Heart Disease - Risk Factors

Over the past several decades, many careful studies have identified personal traits and habits that increase the risk of developing heart disease. Some of these risk factors are stronger than others; some are under your control, and some are beyond it. The impacts of some risk factors have been well documented, while others are just emerging.

No matter which risk factors you have, it’s important to remember that they reinforce one another: the more you have, the greater your chances of developing heart disease. There are some things that raise your risk for heart disease that you cannot control, but you can reduce their impact by working on the many avoidable risk factors.

Age

Heart disease becomes more prevalent with age. Simply put, older people have more heart attacks than younger people do. About 80 percent of people who die from heart attacks are over age sixtyfive. In America, the risk for heart attack begins to accelerate in men after they reach the age of forty-five and in women after age fifty-five.

Gender

In younger people, gender is a major predictor of risk. Before age sixty, one in five American men—but only one in seventeen women—will have had a coronary event. The naturally produced female hormone, estrogen, may be one of the reasons for this gender difference.

But after a woman goes through menopause, this advantage is lost. Beyond age sixty, equality is the rule, and coronary artery disease kills 25 percent of women and men alike. In the United States, heart disease is the leading killer of both women and men. However, there are a few concerns that pertain only to women.

First, although the death rate from heart disease has declined for both genders, it is declining in women less rapidly than in men. Currently, 38 percent of women who’ve had heart attacks die within a year, compared with 25 percent of men. Second, most women who die suddenly from coronary artery disease don’t have typical warning symptoms.

Some may have had symptoms that they didn’t recognize as signs of heart attack because women’s symptoms often differ from men’s. Sometimes doctors pay less attention to women’s symptoms than they do to men’s because they know that younger women are less likely to develop heart disease.

Academic medical centers are spending more time educating young doctors to pay attention to women’s heart symptoms so that those symptoms are not dismissed as a less serious complaint, such as heartburn. Given these issues, what should women do? Perhaps most important, they need to focus on prevention.

For many years, doctors recommended hormone replacement therapy to women who were entering menopause because of evidence that it reduced the risk for heart disease as well as osteoporosis. But the heartprotective benefits of HRT have come under fire.

Clinical trials have found that women with heart disease who take HRT do not have fewer heart attacks than women who don’t take it. In fact, it actually slightly raises the risk of heart disease in both healthy women and women who have had previous episodes of atherosclerotic heart trouble.

It’s a different story for men and heart disease. While female hormones appear to provide some heart-protective benefits—at least for younger women—male hormones may contribute to heart disease in five ways:

  • Boosting LDL and lowering HDL
  • Promoting the accumulation of abdominal fat, which can lead to high triglyceride levels and diabetes
  • Increasing the number of red blood cells and activating the clotting system
  • Triggering spasms that narrow arteries
  • Enlarging and possibly damaging heart muscle cells

Scientists have discovered some of these effects after giving testosterone to laboratory animals. It will take time for researchers to determine whether a normal amount of testosterone increases a man’s risk for heart disease. Testosterone isn’t all bad for the heart—it appears to reduce the level of one newly identified cardiac risk factor, lipoprotein(a).

Family History

Coronary artery disease runs in families. While families share genes, they also share lifestyles such as smoking, diet, inactivity, or stress. Which is to blame, genetics or lifestyle? Both. About a dozen genetic abnormalities have been identified that seem to increase the risk for different kinds of heart problems.

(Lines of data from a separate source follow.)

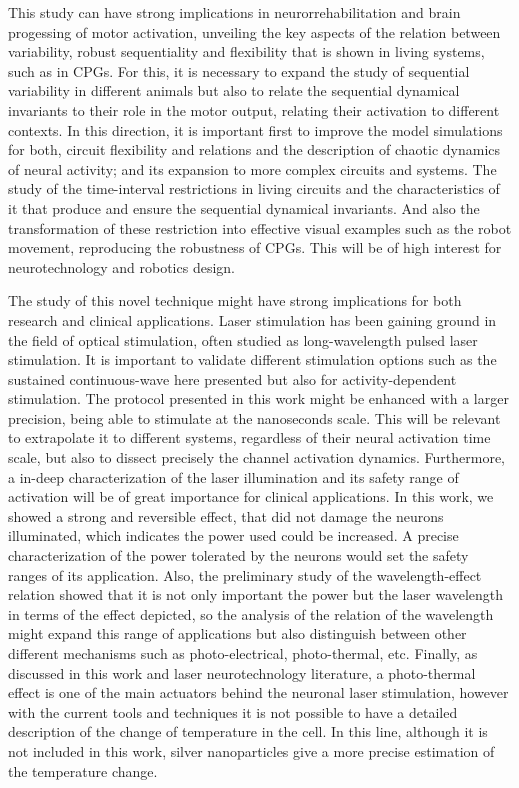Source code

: This study can have strong implications in neurorrehabilitation and brain progessing of motor activation, unveiling the key aspects of the relation between variability, robust sequentiality and flexibility that is shown in living systems, such as in CPGs. For this, it is necessary to expand the study of sequential variability in different animals but also to relate the sequential dynamical invariants to their role in the motor output, relating their activation to different contexts. In this direction, it is important first to improve the model simulations for both, circuit flexibility and relations and the description of chaotic dynamics of neural activity; and its expansion to more complex circuits and systems. The study of the time-interval restrictions in living circuits and the characteristics of it that produce and ensure the sequential dynamical invariants. And also the transformation of these restriction into effective visual examples such as the robot movement, reproducing the robustness of CPGs. This will be of high interest for neurotechnology and robotics design. 


The study of this novel technique might have strong implications for both research and clinical applications. Laser stimulation has been gaining ground in the field of optical stimulation, often studied as long-wavelength pulsed laser stimulation. It is important to validate different stimulation options such as the sustained continuous-wave here presented but also for activity-dependent stimulation. The protocol presented in this work might be enhanced with a larger precision, being able to stimulate at the nanoseconds scale. This will be relevant to extrapolate it to different systems, regardless of their neural activation time scale, but also to dissect precisely the channel activation dynamics. Furthermore, a in-deep characterization of the laser illumination and its safety range of activation will be of great importance for clinical applications. In this work, we showed a strong and reversible effect, that did not damage the neurons illuminated, which indicates the power used could be increased. A precise characterization of the power tolerated by the neurons would set the safety ranges of its application. Also, the preliminary study of the wavelength-effect relation showed that it is not only important the power but the laser wavelength in terms of the effect depicted, so the analysis  of the relation of the wavelength might expand this range of applications but also distinguish between other different mechanisms such as photo-electrical, photo-thermal, etc. Finally, as discussed in this work and laser neurotechnology literature, a photo-thermal effect is one of the main actuators behind the neuronal laser stimulation, however with the current tools and techniques it is not possible to have a detailed description of the change of temperature in the cell. In this line, although it is not included in this work, silver nanoparticles give a more precise estimation of the temperature change. 




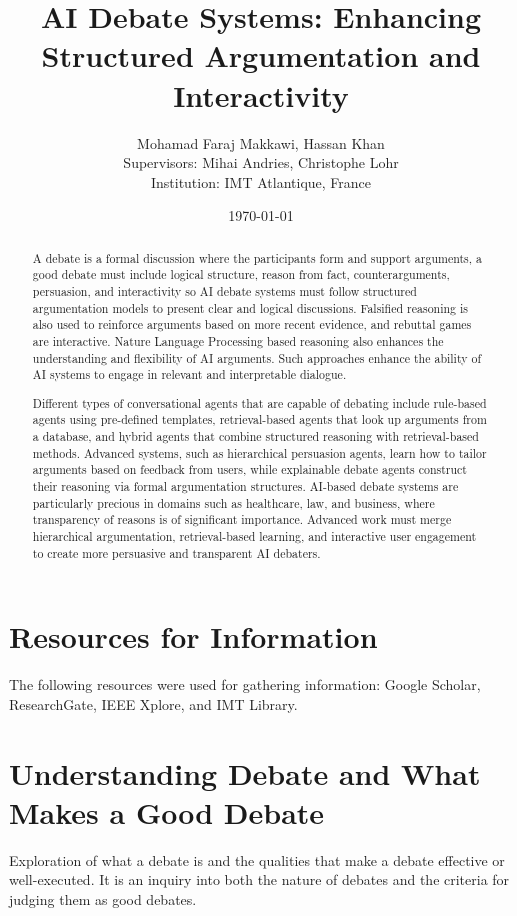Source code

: \documentclass[12pt]{article}
\title{AI Debate Systems: Enhancing Structured Argumentation and Interactivity}
\author{Mohamad Faraj Makkawi, Hassan Khan\\
    Supervisors: Mihai Andries, Christophe Lohr\\
    Institution: IMT Atlantique, France}
\date{\today}
\begin{document}
\maketitle

\begin{abstract}
    A debate is a formal discussion where the participants form and support arguments, a good debate must include logical structure, reason from fact, counterarguments, persuasion, and interactivity so AI debate systems must follow structured argumentation models to present clear and logical discussions. Falsified reasoning is also used to reinforce arguments based on more recent evidence, and rebuttal games are interactive. Nature Language Processing based reasoning also enhances the understanding and flexibility of AI arguments. Such approaches enhance the ability of AI systems to engage in relevant and interpretable dialogue.

    Different types of conversational agents that are capable of debating include rule-based agents using pre-defined templates, retrieval-based agents that look up arguments from a database, and hybrid agents that combine structured reasoning with retrieval-based methods. Advanced systems, such as hierarchical persuasion agents, learn how to tailor arguments based on feedback from users, while explainable debate agents construct their reasoning via formal argumentation structures. AI-based debate systems are particularly precious in domains such as healthcare, law, and business, where transparency of reasons is of significant importance. Advanced work must merge hierarchical argumentation, retrieval-based learning, and interactive user engagement to create more persuasive and transparent AI debaters.
\end{abstract}

\section*{Resources for Information}
\begin{small}
    The following resources were used for gathering information: Google Scholar, ResearchGate, IEEE Xplore, and IMT Library.
\end{small}

\section{Understanding Debate and What Makes a Good Debate}
\begin{small}
    Exploration of what a debate is and the qualities that make a debate effective or well-executed. It is an inquiry into both the nature of debates and the criteria for judging them as good debates.
\end{small}
\end{document}
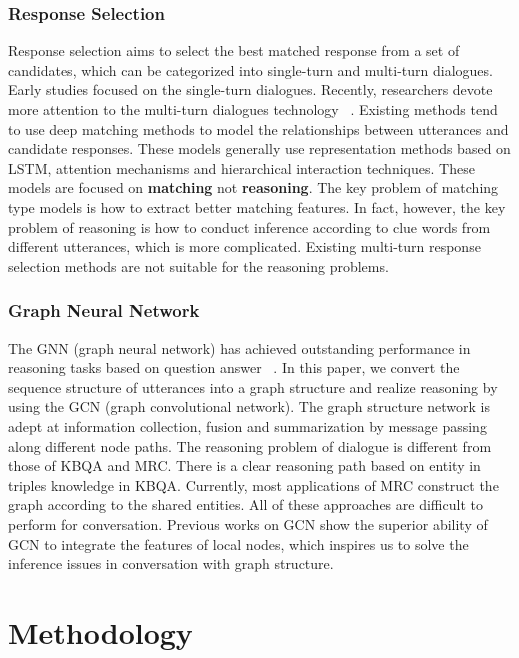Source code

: \documentclass[letterpaper]{article}
\begin{document}
\subsubsection{Response Selection}
Response selection aims to select the best matched response from a set of candidates, which can be categorized into single-turn and multi-turn dialogues. Early studies focused on the single-turn dialogues. Recently, researchers devote more attention to the multi-turn dialogues technology ~\cite{Tao2019,Tao2020,Lu2020}. Existing methods tend to use deep matching methods to model the relationships between utterances and candidate responses. These models generally use representation methods based on LSTM, attention mechanisms and hierarchical interaction techniques. These models are focused on \textbf{matching} not \textbf{reasoning}. The key problem of matching type models is how to extract better matching features.  In fact, however, the key problem of reasoning is how to conduct inference according to clue words from different utterances, which is more complicated. Existing multi-turn response selection methods are not suitable for the reasoning problems.
\subsubsection{Graph Neural Network}
The GNN (graph neural network) has achieved outstanding performance in reasoning tasks based on question answer ~\cite{Qiu2020}. In this paper, we convert the sequence structure of utterances into a graph structure and realize reasoning by using the GCN (graph convolutional network). The graph structure network is adept at information collection, fusion and summarization by message passing along different node paths. The reasoning problem of dialogue is different from those of KBQA and MRC. There is a clear reasoning path based on entity in triples knowledge in KBQA. Currently, most applications of MRC construct the graph according to the shared entities. All of these approaches are difficult to perform for conversation. Previous works on GCN show the superior ability of GCN to integrate the features of local nodes, which inspires us to solve the inference issues in conversation with graph structure.
\section{Methodology}
\end{document}
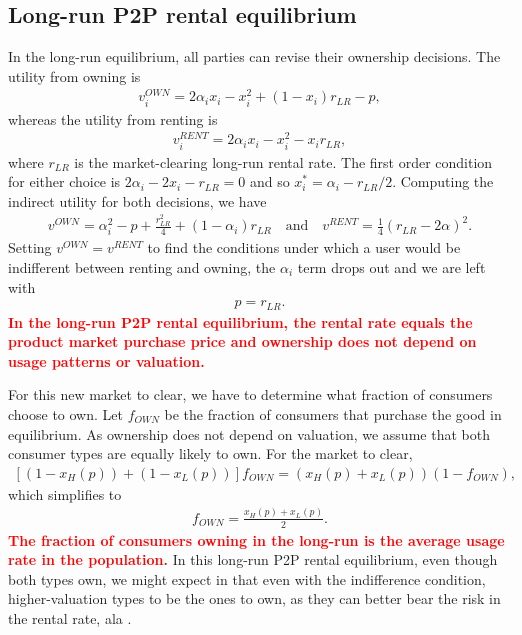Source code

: \documentclass[11pt]{article}
\newcommand{\important}[1]{\textcolor{red}{\textbf{#1}}}
\newcommand{\important}[1]{#1}
\begin{document}
\subsection{Long-run P2P rental equilibrium} 
In the long-run equilibrium, all parties can revise their ownership decisions. 
The utility from owning is 
\begin{align}
v^{OWN}_i = 2\alpha_i x_i - x_i^2 + (1-x_i)r_{LR} - p,   
\end{align} 
whereas the utility from renting is 
\begin{align}
v^{RENT}_{i} = 2\alpha_i x_i - x_i^2 - x_i r_{LR}, 
\end{align} 
where $r_{LR}$ is the market-clearing long-run rental rate. 
The first order condition for either choice is $2 \alpha_i - 2 x_i - r_{LR} = 0$ and so $x^*_i = \alpha_i - r_{LR}/2$. 
Computing the indirect utility for both decisions, we have
\begin{align} 
v^{OWN} = \alpha_i^2 - p + \frac{r_{LR}^2}{4} + (1 - \alpha_i) r_{LR} \quad  \mbox{and} \quad v^{RENT} = \frac{1}{4} (r_{LR}- 2\alpha )^2. 
\end{align} 
Setting $v^{OWN} = v^{RENT}$ to find the conditions under which a user would be indifferent between renting and owning, the $\alpha_i$ term drops out and we are left with 
\begin{align}
p = r_{LR}. 
\end{align}
 \important{In the long-run P2P rental equilibrium, the rental rate equals the product market purchase price and ownership does not depend on usage patterns or valuation.}  

For this new market to clear, we have to determine what fraction of consumers choose to own. 
Let $f_{OWN}$ be the fraction of consumers that purchase the good in equilibrium. 
As ownership does not depend on valuation, we assume that both consumer types are equally likely to own. 
For the market to clear, 
\begin{align}
\left[ (1-x_H(p)) + (1-x_L(p))\right]f_{OWN} = \left(x_H(p) + x_L(p) \right)(1- f_{OWN}), 
\end{align} 
which simplifies to 
\begin{align}
f_{OWN} = \frac{x_H(p) + x_L(p)}{2}.  
\end{align} 
\important{The fraction of consumers owning in the long-run is the average usage rate in the population.}  
In this long-run P2P rental equilibrium, even though both types own, we might expect in that even with the indifference condition,  higher-valuation types to be the ones to own, as they can better bear the risk in the rental rate, ala \cite{sinai2005}.
\end{document}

For instance, defects in nine different genes can cause cardiomyopathy, a form of heart failure in which the heart is unable to pump blood efficiently. In 2002, researchers reported in the journal Circulation that a variant of a gene called the peroxisome proliferator alpha may predispose people to develop a dangerously enlarged heart after intensive exercise or as a side effect of high blood pressure.

Genetic research is in its infancy, but the hope is that genetic testing will enable doctors to identify people at high risk for heart problems and perhaps help them avoid heart disease with preventive treatment. But, in any case, genes are not the final word in determining who will develop heart disease.

Researchers for the Framingham Heart Study, a long-term observational study that has tracked the health of more than five thousand people in a Massachusetts town since the late 1940s, estimate that having a family history of heart disease increases an individual’s risk by about 25 percent.

To put this in perspective, smoking increases your risk ten times this rate. Moreover, not every family history is equally worrisome; it takes a strong history (for example, a father or brother afflicted before age fifty-five or a mother or sister stricken before age sixty-five) to increase your risk.

Many people with a family history of coronary artery disease have early signs of the disease. The American Heart Association now recommends that everyone undergo cholesterol profile screenings for heart disease at age twenty. If you have a family history, it’s vital for you to address risk factors like high blood pressure and elevated cholesterol, and to adopt a heart-healthy lifestyle in your youth.